Это воевода Ждан разослал их по лесам с повелением отыскать ушедшего незнамо куда, остановить и поведать ему, как Святобор, едва-едва оправившись, влез на лошадь и сам, без отцовского на то слова, кинулся за воеводой Вольгастом. Как молодой варяг немедленно примчался домой, бросив все свои каменные дела, и первым вкупе со Святобором насел на него, Ждана Твердятича, защищая Ратшу. Встанешь ли, мол, перед князем-то, собственную бороду оплевав, гридня что ни есть лучшего без вины из Ладоги изведя?.. Как не сразу, человек за человеком, потянула по Вольгасту разноязыкая, разноплеменная княжеская дружина, а с нею Эймунд, Тьельвар и все, кто жил в Гётском дворе. Как упрямый воевода опамятовался наконец и наказал им, отрокам, не есть и не спать, пока не улестят гордого Ратшу, не залучат сокола потерявшегося назад в дружинную избу. Просит, дескать, Ждан Твердятич вернуться, не помнить обиды, не держать зла на старого дурня…

Но беглецы так и не повстречали этих людей. А потом выпал снег и завалил все следы.


По замерзшему, заснеженному болоту бежал волк – могучий поджарый зверь с крепкими челюстями и неутомимыми лапами.

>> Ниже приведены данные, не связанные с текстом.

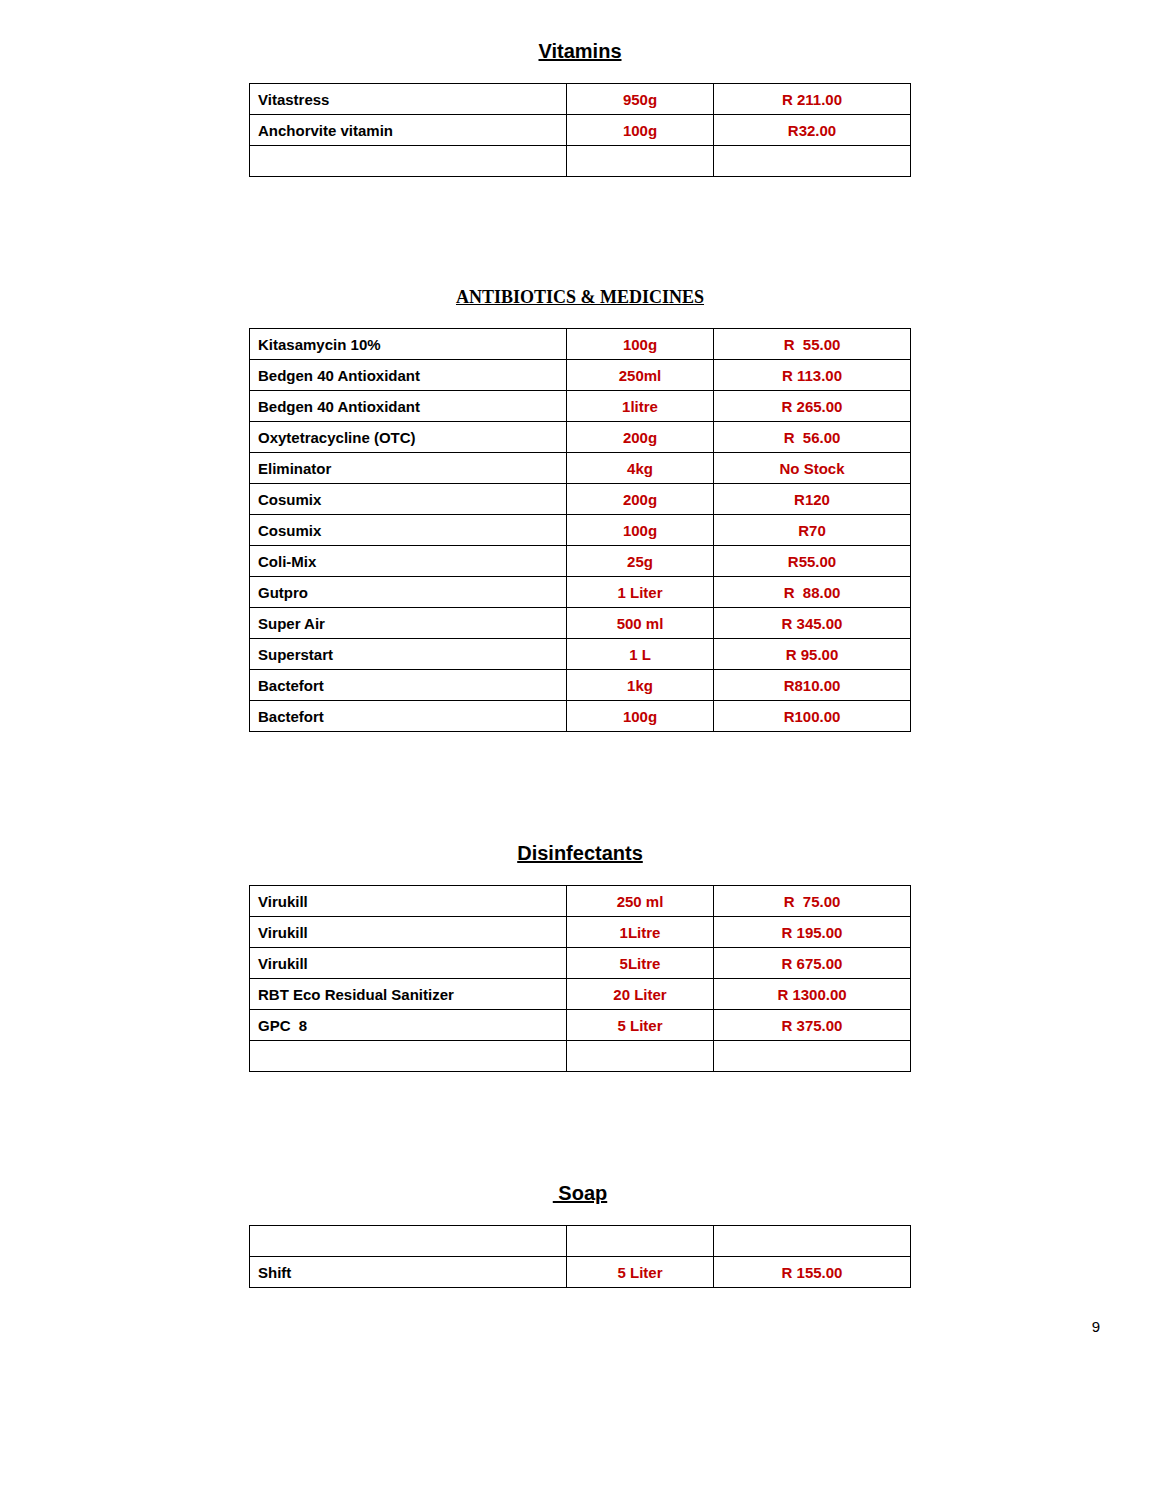Vitamins
| Vitastress | 950g | R 211.00 |
| Anchorvite vitamin | 100g | R32.00 |
ANTIBIOTICS & MEDICINES
| Kitasamycin 10% | 100g | R 55.00 |
| Bedgen 40 Antioxidant | 250ml | R 113.00 |
| Bedgen 40 Antioxidant | 1litre | R 265.00 |
| Oxytetracycline (OTC) | 200g | R 56.00 |
| Eliminator | 4kg | No Stock |
| Cosumix | 200g | R120 |
| Cosumix | 100g | R70 |
| Coli-Mix | 25g | R55.00 |
| Gutpro | 1 Liter | R 88.00 |
| Super Air | 500 ml | R 345.00 |
| Superstart | 1 L | R 95.00 |
| Bactefort | 1kg | R810.00 |
| Bactefort | 100g | R100.00 |
Disinfectants
| Virukill | 250 ml | R 75.00 |
| Virukill | 1Litre | R 195.00 |
| Virukill | 5Litre | R 675.00 |
| RBT Eco Residual Sanitizer | 20 Liter | R 1300.00 |
| GPC 8 | 5 Liter | R 375.00 |
Soap
| Shift | 5 Liter | R 155.00 |
9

Ровная цепочка лунок тянулась за ним в снегу, и поздний вечер проливал в них густеющую синеву. Длинные тени вершин протягивались всё дальше, пересекая путь бегущего волка. Иногда матерый останавливался, поднимал голову и прислушивался, нюхая воздух.

Белое одеяло не было ещё достаточно толстым, чтобы укрыть все неровности болота. Там и сям угадывались кочки, торчала из-под снега блеклая, убитая холодом трава. Дунет ветер, погонит медленную поземку, и невнятный сухой шорох пролетит над болотом шепотом невидимых уст.

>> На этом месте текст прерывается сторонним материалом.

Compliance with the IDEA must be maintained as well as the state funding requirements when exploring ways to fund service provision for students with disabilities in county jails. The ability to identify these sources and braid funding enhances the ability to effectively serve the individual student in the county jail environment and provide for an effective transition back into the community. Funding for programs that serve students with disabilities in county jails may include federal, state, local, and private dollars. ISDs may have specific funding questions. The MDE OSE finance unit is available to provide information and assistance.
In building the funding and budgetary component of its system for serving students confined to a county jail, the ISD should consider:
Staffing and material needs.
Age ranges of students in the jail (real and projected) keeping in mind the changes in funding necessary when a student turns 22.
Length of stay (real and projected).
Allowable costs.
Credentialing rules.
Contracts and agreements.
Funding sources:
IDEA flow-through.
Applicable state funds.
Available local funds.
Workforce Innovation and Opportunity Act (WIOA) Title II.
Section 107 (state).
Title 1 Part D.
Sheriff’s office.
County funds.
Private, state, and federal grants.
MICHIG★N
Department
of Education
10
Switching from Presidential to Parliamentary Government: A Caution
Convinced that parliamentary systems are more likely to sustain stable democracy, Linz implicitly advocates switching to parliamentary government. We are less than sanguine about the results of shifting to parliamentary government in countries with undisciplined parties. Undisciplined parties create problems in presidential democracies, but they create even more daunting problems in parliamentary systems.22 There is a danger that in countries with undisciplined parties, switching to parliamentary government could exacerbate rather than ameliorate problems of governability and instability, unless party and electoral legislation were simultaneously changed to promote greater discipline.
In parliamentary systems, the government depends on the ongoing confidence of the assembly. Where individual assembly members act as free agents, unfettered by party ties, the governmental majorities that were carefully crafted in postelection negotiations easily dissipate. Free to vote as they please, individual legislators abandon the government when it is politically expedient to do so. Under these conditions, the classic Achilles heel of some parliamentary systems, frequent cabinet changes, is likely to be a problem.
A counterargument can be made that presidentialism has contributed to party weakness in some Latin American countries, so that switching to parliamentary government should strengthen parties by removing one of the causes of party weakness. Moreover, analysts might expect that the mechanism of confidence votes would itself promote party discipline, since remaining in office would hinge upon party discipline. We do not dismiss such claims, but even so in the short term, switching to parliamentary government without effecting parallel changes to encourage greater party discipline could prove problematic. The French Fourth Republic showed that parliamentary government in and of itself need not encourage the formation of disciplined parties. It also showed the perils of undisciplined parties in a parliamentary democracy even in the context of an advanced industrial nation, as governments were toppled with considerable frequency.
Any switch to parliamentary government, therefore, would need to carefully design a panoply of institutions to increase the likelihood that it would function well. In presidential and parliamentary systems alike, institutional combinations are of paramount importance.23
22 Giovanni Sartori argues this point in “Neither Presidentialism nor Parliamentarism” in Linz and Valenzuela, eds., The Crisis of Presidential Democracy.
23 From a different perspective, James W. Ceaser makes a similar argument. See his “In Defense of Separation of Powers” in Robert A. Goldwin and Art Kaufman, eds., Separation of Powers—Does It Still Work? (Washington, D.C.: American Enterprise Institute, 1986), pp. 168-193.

Далекий небесный костёр ещё золотил на волке пушистую зимнюю шубу, когда он замедлил свой бег возле одной из кочек, ничем не выделявшейся среди других. Внимательный зверь несколько раз обошёл вокруг мертвой сосны, словно воткнутой кем-то в середину мерзлого торфяного бугра. Потом начал было раскапывать лапами снег, но скоро бросил это и лег.

Синие тени всё плотнее смыкались над болотом, зарево солнца остывало на западе, делаясь прозрачным и исчезая. В небесах рождались голубые, к жестокому холоду, звезды, они проглядывали между костлявыми сучьями сосны, и единственный глаз волка отражал их мертвенный свет.

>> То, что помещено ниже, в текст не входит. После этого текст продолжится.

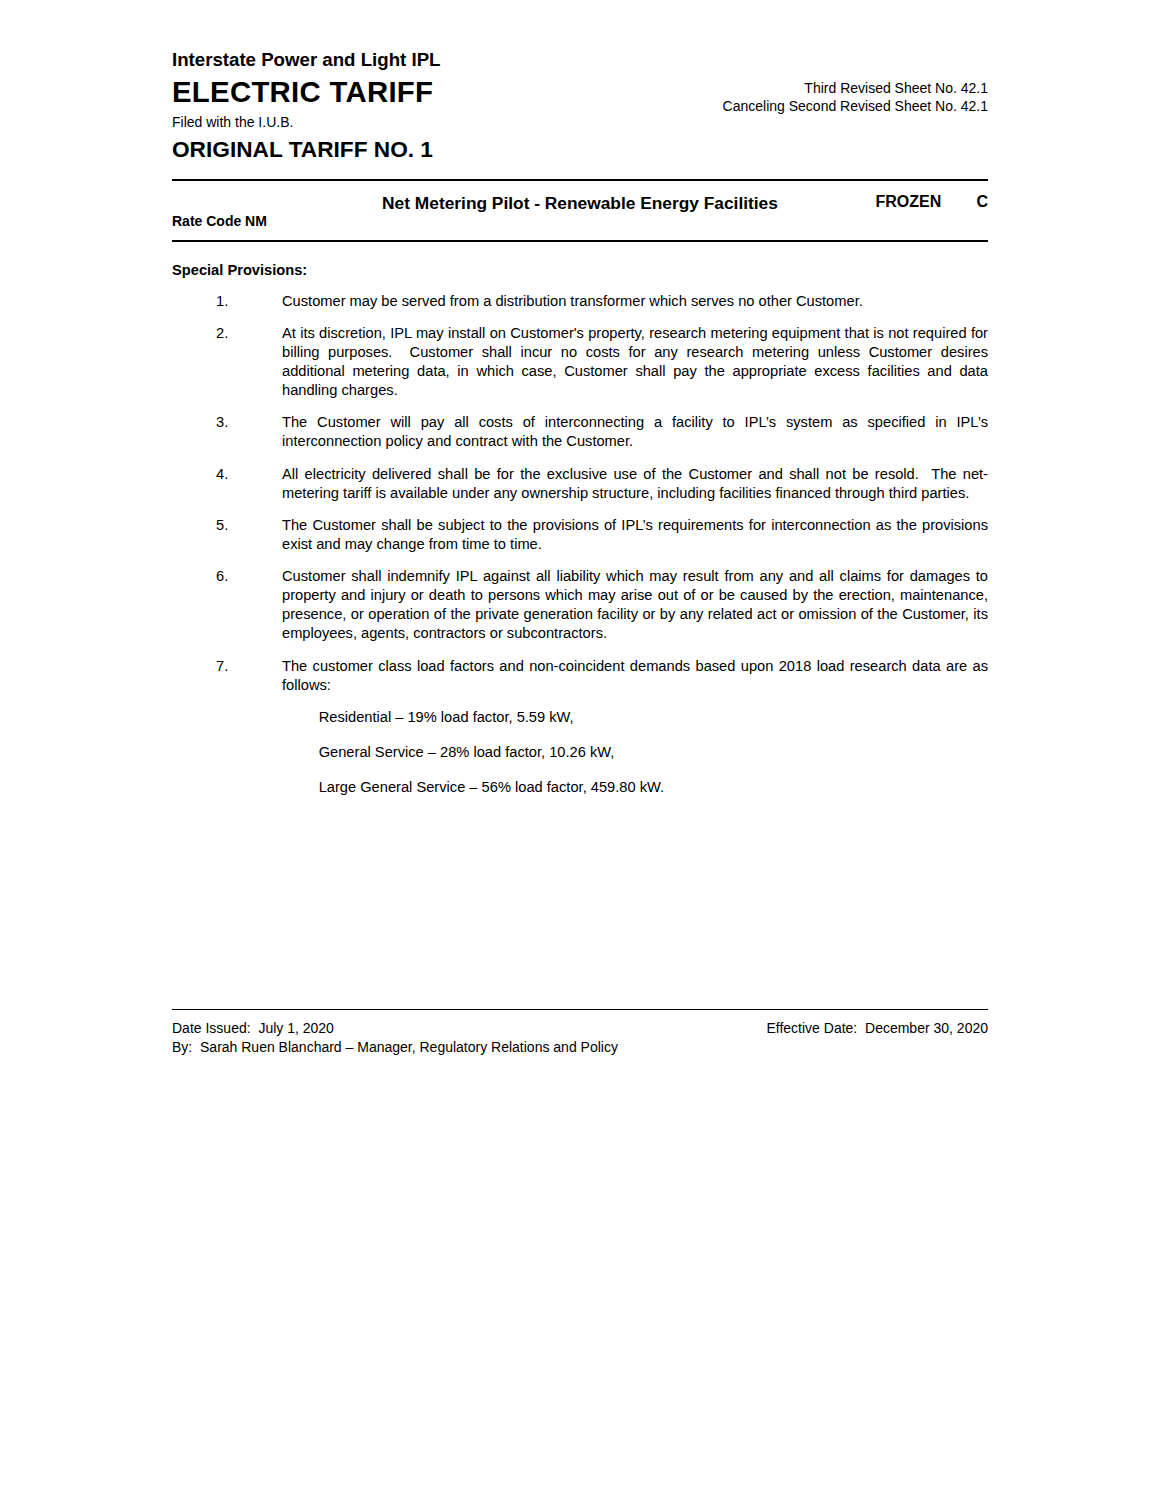Interstate Power and Light IPL
ELECTRIC TARIFF
Filed with the I.U.B.
ORIGINAL TARIFF NO. 1
Third Revised Sheet No. 42.1
Canceling Second Revised Sheet No. 42.1
Rate Code NM
Net Metering Pilot - Renewable Energy Facilities
FROZENC
Special Provisions:
Customer may be served from a distribution transformer which serves no other Customer.
At its discretion, IPL may install on Customer's property, research metering equipment that is not required for billing purposes. Customer shall incur no costs for any research metering unless Customer desires additional metering data, in which case, Customer shall pay the appropriate excess facilities and data handling charges.
The Customer will pay all costs of interconnecting a facility to IPL’s system as specified in IPL’s interconnection policy and contract with the Customer.
All electricity delivered shall be for the exclusive use of the Customer and shall not be resold. The net-metering tariff is available under any ownership structure, including facilities financed through third parties.
The Customer shall be subject to the provisions of IPL’s requirements for interconnection as the provisions exist and may change from time to time.
Customer shall indemnify IPL against all liability which may result from any and all claims for damages to property and injury or death to persons which may arise out of or be caused by the erection, maintenance, presence, or operation of the private generation facility or by any related act or omission of the Customer, its employees, agents, contractors or subcontractors.
The customer class load factors and non-coincident demands based upon 2018 load research data are as follows:
Residential – 19% load factor, 5.59 kW,
General Service – 28% load factor, 10.26 kW,
Large General Service – 56% load factor, 459.80 kW.
Date Issued: July 1, 2020
By: Sarah Ruen Blanchard – Manager, Regulatory Relations and Policy
Effective Date: December 30, 2020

Наконец он сел, вдохнул ночной воздух и сперва глухо, потом всё громче и звонче завел древнюю охотничью песнь. Было в ней предвкушение охоты и поединка, был хрип задранного лося и игривый прыжок влюбленной подруги, было тепло знакомого логова, волчицы и нежных, беспомощных щенков… Пелко понял бы всё это, если бы слышал.

Голос Одноглазого летел далеко над краем болота. Голос вожака, созывающего стаю. Он недолго был одиноким.